多少納品日を先に延ばしても支障がないのなら、「もう少し待つから良い商品つくれよ」と声をかけてもおかしくはない。すでに14年も待っているのだ。


自民党政権のころ、沖縄だけに押しつけようとしてきた問題に、新政権が光を当てた。全国民が向き合わざるを得なくなった。


鳩山首相が5月末決着を約束するからいけない。そりゃそうかもしれない。
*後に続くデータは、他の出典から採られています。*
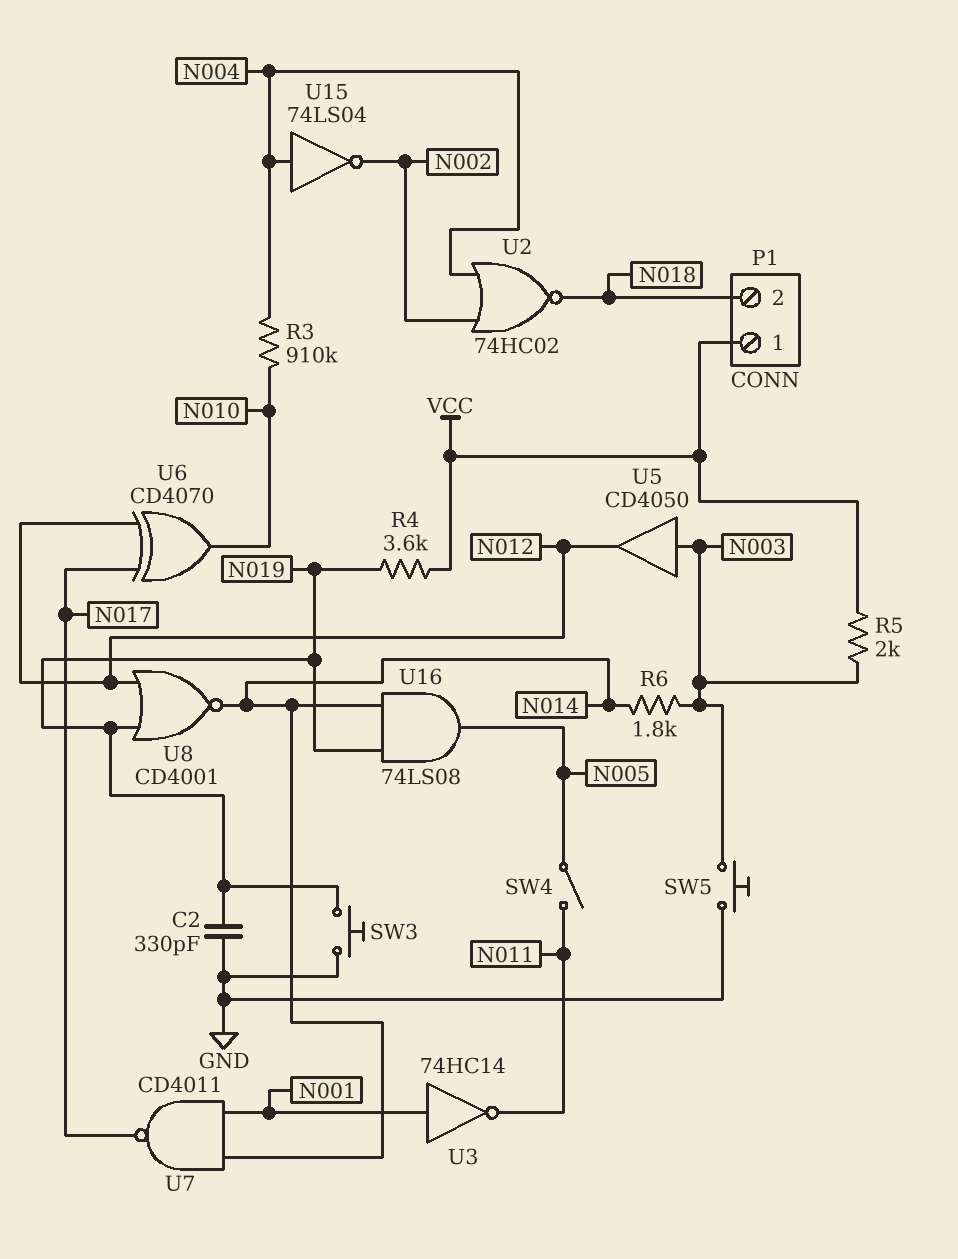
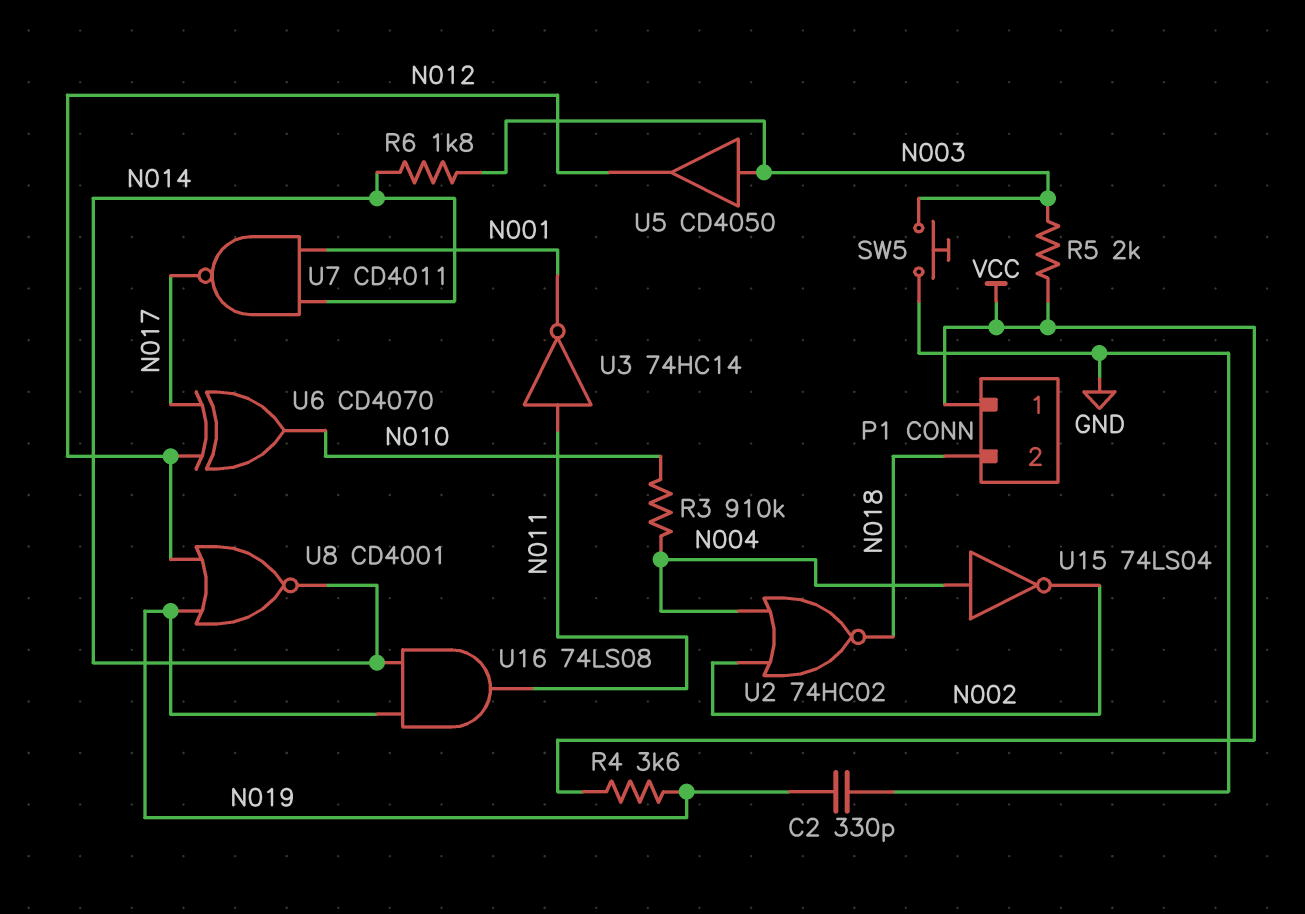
SW3: button (GND, N019) -> none
SW4: switch (N005, N011) -> none
U3: NOT 74HC14 (in N001, out N011) -> NOT 74HC14 (in N011, out N001)
U16: AND 74LS08 (in N014, in N019, out N005) -> AND 74LS08 (in N014, in N019, out N011)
だからと言って、ここで新政権潰しに、生みの親である国民が血道をあげてどうする。


外務、防衛官僚に丸投げし、根回し、お膳立てを整えてもらい、最後の外交セレモニーで首相や大臣が存在感を見せつけるという、従来の密室型政治手法は変わったのだ。


省庁間や政治家の間をひそかに調整して回る官僚の動きを止め、政治家がガチンコでぶつかれば、閣内だって党内だって、意見対立はオモテに出る。


そのことを、混乱、混迷となじるか、全国民が問題意識を共有する手がかりとしてとらえるかは、マスメディアの見識しだいだ。


専門家ではない政治家が主導するなんて、絵に書いた餅だというのなら、いつまでたってもこの国は官僚支配、官僚天国だ。国民が選ぶ政治家は、未来永劫、官僚のお飾りであり続けるほかない。それでは国民主権なんて夢物語だろう。


さて、この日経社説。辺野古修正案、徳之島案、九州ローテーション案などの困難を指摘したうえ、最後にこういう文章で結んでいる。


「5月末に決着できない場合、首相の責任は重い。首相は迷走を反省し、抑止力のあり方をきちんと米側と協議して、本当に同盟を深める移設の最終案を決めるべきだ。つじつま合わせに走り、安保の機能を歪めてはならない」


これはいったい何を言わんとしているのだろう。元へ戻し、辺野古の海を埋め立ててV字滑走路をつくるべきだというのか。県外、海外に移設するよう、もっとがんばれというのか。それとも、責任をとって首相が退陣すればとりあえず納得なのか。


「迷走」も「抑止力」も「同盟の深化」も、思考停止状態を補うだけの記号か、呪文のようにしか伝わってこないのは、読者としていささか虚しい。